Con más motivo que cuando lo escribió Chesterton, hoy podemos decir que «las últimas décadas se han caracterizado por el cultivo intensivo de la novela futurista. Parecería que nos hubiéramos resuelto a no querer comprender el pasado y que nos inclináramos a enunciar lo que es aparentemente más fácil: aquello que habrá de ocurrir». «Este culto del futuro no solamente constituye una debilidad, sino también una cobardía de la época», pues así rehuimos la competencia que nos hacen nuestros antepasados y nos conformamos con un muro en blanco donde cada uno puede escribir su propio nombre todo lo grande que quiera. «Y el resultado de esta moderna actitud es realmente el siguiente: los hombres inventan nuevos ideales porque no se atreven a poner en práctica los viejos ideales. Miran hacia delante con entusiasmo porque les da miedo mirar hacia atrás». (Lo que está mal en el mundo)

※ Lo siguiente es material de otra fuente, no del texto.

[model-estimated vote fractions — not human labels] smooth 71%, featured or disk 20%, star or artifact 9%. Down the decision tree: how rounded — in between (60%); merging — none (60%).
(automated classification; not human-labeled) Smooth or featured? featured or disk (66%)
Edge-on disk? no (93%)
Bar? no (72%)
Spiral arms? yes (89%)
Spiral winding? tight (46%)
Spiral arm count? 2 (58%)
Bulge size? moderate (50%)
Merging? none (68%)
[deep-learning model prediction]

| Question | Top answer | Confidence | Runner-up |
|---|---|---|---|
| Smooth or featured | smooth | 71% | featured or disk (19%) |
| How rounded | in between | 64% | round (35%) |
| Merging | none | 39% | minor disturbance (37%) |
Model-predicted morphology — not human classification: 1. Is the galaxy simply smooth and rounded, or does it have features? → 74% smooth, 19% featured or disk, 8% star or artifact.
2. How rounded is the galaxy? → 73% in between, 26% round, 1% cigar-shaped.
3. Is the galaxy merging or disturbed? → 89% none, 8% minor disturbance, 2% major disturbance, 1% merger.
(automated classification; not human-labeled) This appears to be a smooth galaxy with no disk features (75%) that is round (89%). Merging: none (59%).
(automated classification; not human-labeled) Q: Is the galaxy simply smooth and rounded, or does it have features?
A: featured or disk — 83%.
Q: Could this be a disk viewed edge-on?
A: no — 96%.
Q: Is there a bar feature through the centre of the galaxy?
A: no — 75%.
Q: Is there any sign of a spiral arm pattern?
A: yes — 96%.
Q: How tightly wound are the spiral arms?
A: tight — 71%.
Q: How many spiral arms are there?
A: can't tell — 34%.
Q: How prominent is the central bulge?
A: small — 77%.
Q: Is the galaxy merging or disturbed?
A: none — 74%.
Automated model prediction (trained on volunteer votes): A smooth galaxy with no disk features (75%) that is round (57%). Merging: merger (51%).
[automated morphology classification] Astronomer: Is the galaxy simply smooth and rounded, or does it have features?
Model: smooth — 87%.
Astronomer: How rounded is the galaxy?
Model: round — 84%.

En relación a eso se puede advertir que «el futuro no tiene vida porque, necesariamente, el futuro tiene que ser una especie de fatalismo. No puede prever la parte libre de la acción humana, sólo puede prever la parte servil. No se trata de que la predicción sea optimista o pesimista; se trata de la naturaleza de la predicción misma. La línea puede subir o bajar, con el optimista o el pesimista; la línea puede simplemente dar vuelta tras vuelta, con los que creen en la repetición y en la rueda del destino. Puede ser progresiva como una espiral ascendente o autorrepetidora como el vaivén de un péndulo. Pero la cuestión es que todos estos modelos deben ser matemáticos. Ninguno puede parecer un cuadro artístico. La cuestión es que todas estas líneas deben ser matemáticas; no pueden ser trazadas a voluntad como hace el dibujante. Sólo en el pasado encontramos el cuadro terminado, pues sólo en el pasado encontramos la libertad de líneas. En otras palabras, cuando miramos lo que hicieron los hombres, estamos mirando lo que hicieron por su propia voluntad. (…) Por eso la historia y aun la arqueología son intrínsecamente sorprendentes, porque en ambas de trata de estudios de una historia de sorpresas». («Sobre arqueología», Charlas)
De ahí que, a los «hombres ávidos de adelantarse a su propia época» que tanto abundan hoy, a los que se dedican con tanto afán a elogiar las novedades y se quedan atrás antes que nadie (George Bernard Shaw), a quienes llaman progreso al cambio continuo —y en esa situación están un cadáver que se descompone cada vez más, o un muñeco de nieve que se convierte en un charco—, Chesterton les advertía que «la única cosa en la que un progresista no puede confiar es en el futuro. (…) Si no le pone límites al cambio, puede cambiar tanto sus opiniones más progresistas como sus puntos de vista más conservadores» (El Pozo y los charcos).